Beylerbeyi sarayı tarafını askerler trafiğe kapattılar, köprü yönüne de geçiş vermiyorlar.”
Şaşırmıştı, eniştesinin anlattıklarına
bir anlam veremiyordu? Eğer doğru olsaydı,
MİT Müsteşarı Hakan elli kere uyarırdı kendisini.
İçişleri Bakanlığı'nın, Genelkurmay'ın görmediğini eniştesi nasıl görmüştü?
“Belki bir tatbikat vardır veya terörist avında olabilirler.”
“Koskoca kentin içinde tank ve uçaklarla terörist avlamak biraz garip geliyor bana.”
Eniştesi doğru söylüyordu, mantıklı bir açıklama değildi bu. Peki, neden kendisine bilgi verilmemişti?...
3. Kitap: Kod 5 (272 Sayfa)
30 Kasım 2007 Isparta Türbetepe… Saat: 02.05
Düşen Isparta Uçağının İçinde Altı Nükleer Fizikçi de Vardı...
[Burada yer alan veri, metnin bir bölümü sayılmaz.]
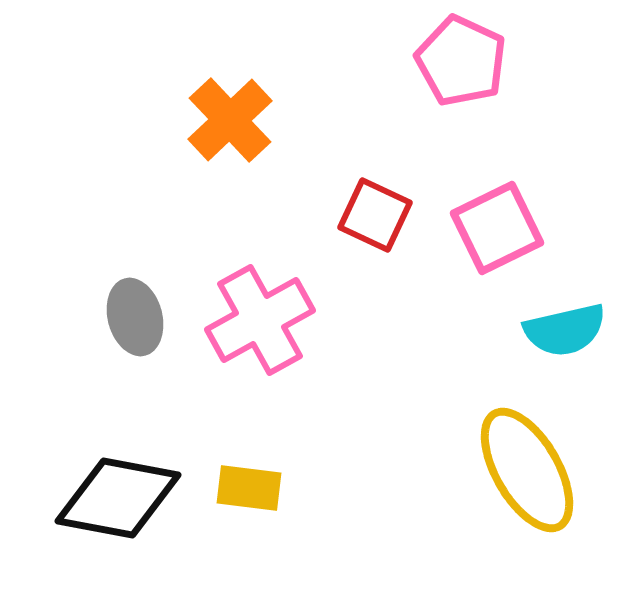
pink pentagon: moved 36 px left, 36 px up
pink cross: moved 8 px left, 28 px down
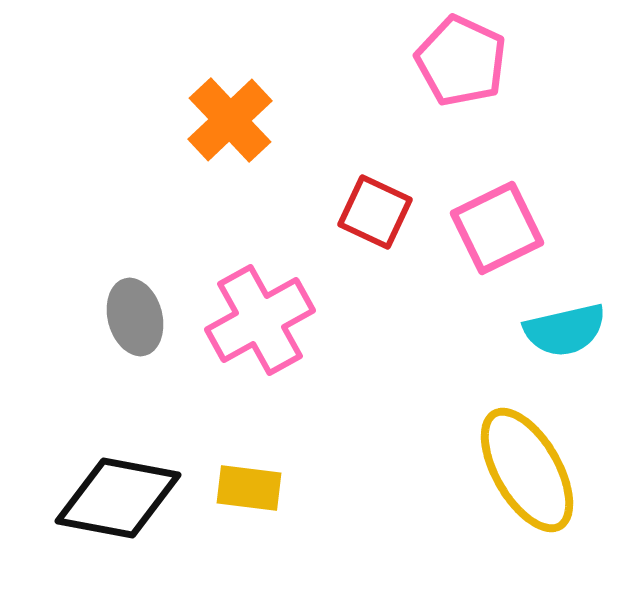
red square: moved 3 px up
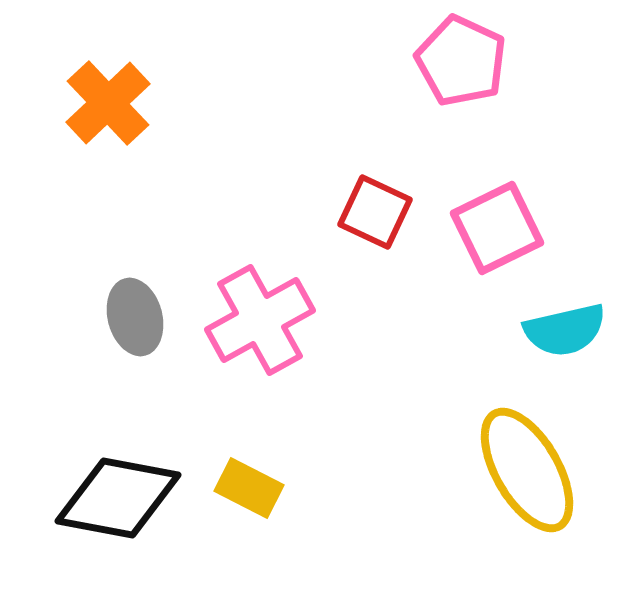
orange cross: moved 122 px left, 17 px up
yellow rectangle: rotated 20 degrees clockwise
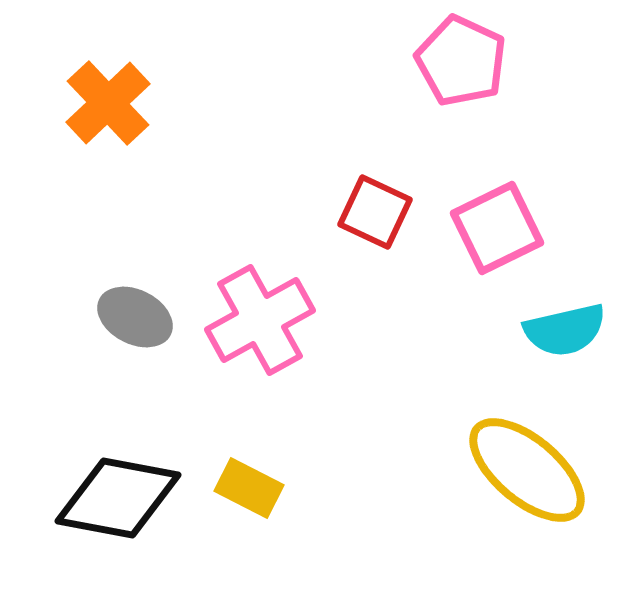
gray ellipse: rotated 48 degrees counterclockwise
yellow ellipse: rotated 20 degrees counterclockwise
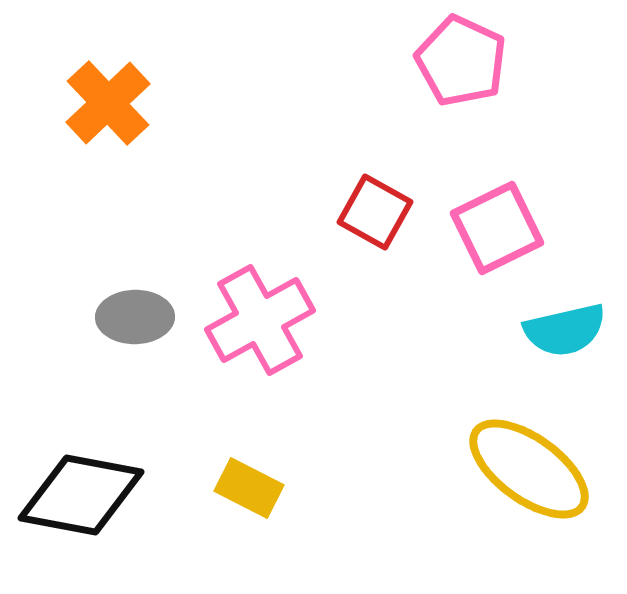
red square: rotated 4 degrees clockwise
gray ellipse: rotated 28 degrees counterclockwise
yellow ellipse: moved 2 px right, 1 px up; rotated 4 degrees counterclockwise
black diamond: moved 37 px left, 3 px up
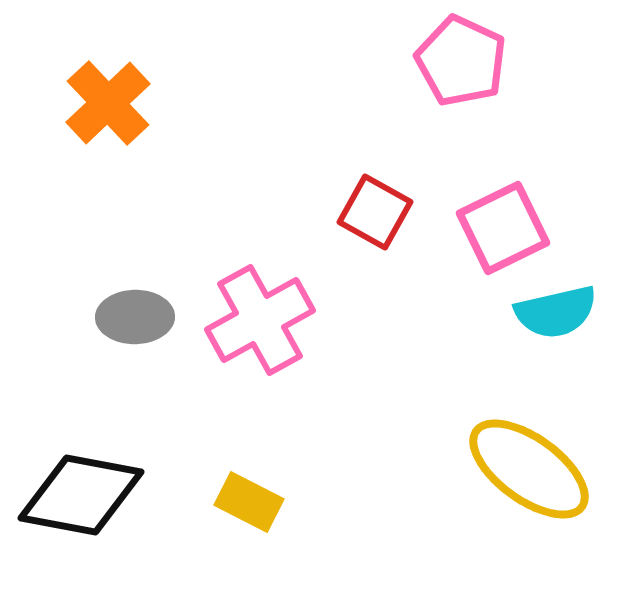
pink square: moved 6 px right
cyan semicircle: moved 9 px left, 18 px up
yellow rectangle: moved 14 px down
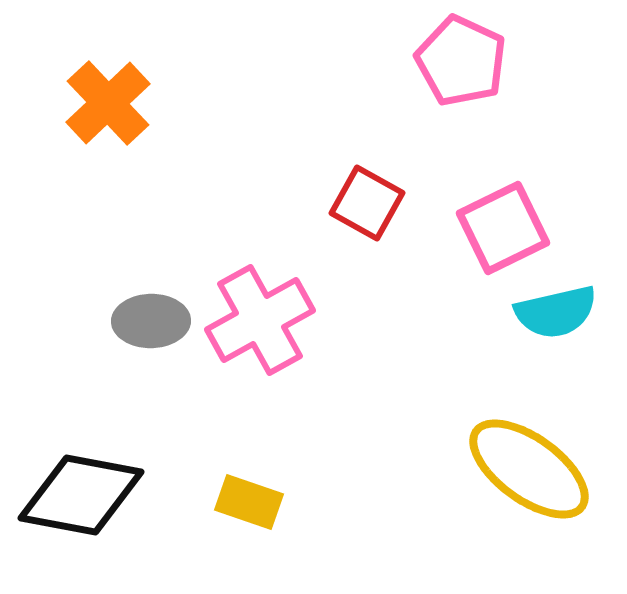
red square: moved 8 px left, 9 px up
gray ellipse: moved 16 px right, 4 px down
yellow rectangle: rotated 8 degrees counterclockwise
1830 rakımlı Türbetepe'ye düşen Atlasjet üç parçaya ayrılmış, uçağın gövdesi tepenin üzerinde kalırken, kuyruk ve ön kısmı yüz elli metre aşağıya savrulmuştu. Saatler 02.05'i gösterirken bir helikopterin ışığı aydınlattı Türbetepe'yi. Etraftaki kar kalıntılarını savurarak az ilerdeki küçük düzlüğe iniş yapan helikopterden hızla inen dört adam önce gövdenin olduğu bölüme yöneldiler. Kalın kar anorakları giyinmiş, başları kapüşonlu adamlar kuvvetli el lambalarıyla cesetlere bakarak ilerlemeye başladılar. En öndeki birden, durup bağırdı:
“Bu yaşıyor!”
Adam grubun liderine bakıyordu. Yanıt tek kelimeyle geldi:
“Öldür.”…
Türkiye'ydi Hedef:
Mustafa Kemal'in Meksika'da araştırma yapmak için görevlendirdiği Tahsin Bey'in düzenlediği sır dolu defterle başlamıştı her şey. Mesaj 3000 yıl önceden gelmişti: Anadolu topraklarında öyle bir sır yatıyordu ki, açıklandığı gün dünyada tüm dengeler değişecekti… Ve 1936 yılında sessizlik yemini edilerek defterin üçüncü cildi, “Sır taşıyıcılarına,” teslim edildi.” Bir benzeri konulmuştu Türk Dil Kurumu arşivlerine, o da 1970 yılında ortadan yok oldu. Bu defterde yer alan sırlar uğruna görünmeyen kirli bir savaş başlamıştı Türkiye'de, hiç durmadan saldırdılar. 2000'li yılların ortasına doğru açıklanması beklenen bu sırrın açığa çıkamaması için, gerekirse tüm dünyayı yok etmeye de hazırlardı… Kod 5'i hayata geçirmeye karar veren Türkiye Cumhuriyeti'ni durdurmak amacıyla, bilim adamlarını öldürdüler, bombalar patlattılar, terör örgütlerini devreye soktular, darbe yaptırmaya kalktılar ve suikastlar düzenlediler… Bu savaş halen devam ediyor “Büyük sır,” açıklandığı gün dünya, Anadolu topraklarından doğan yeni bir güce tanıklık edecek…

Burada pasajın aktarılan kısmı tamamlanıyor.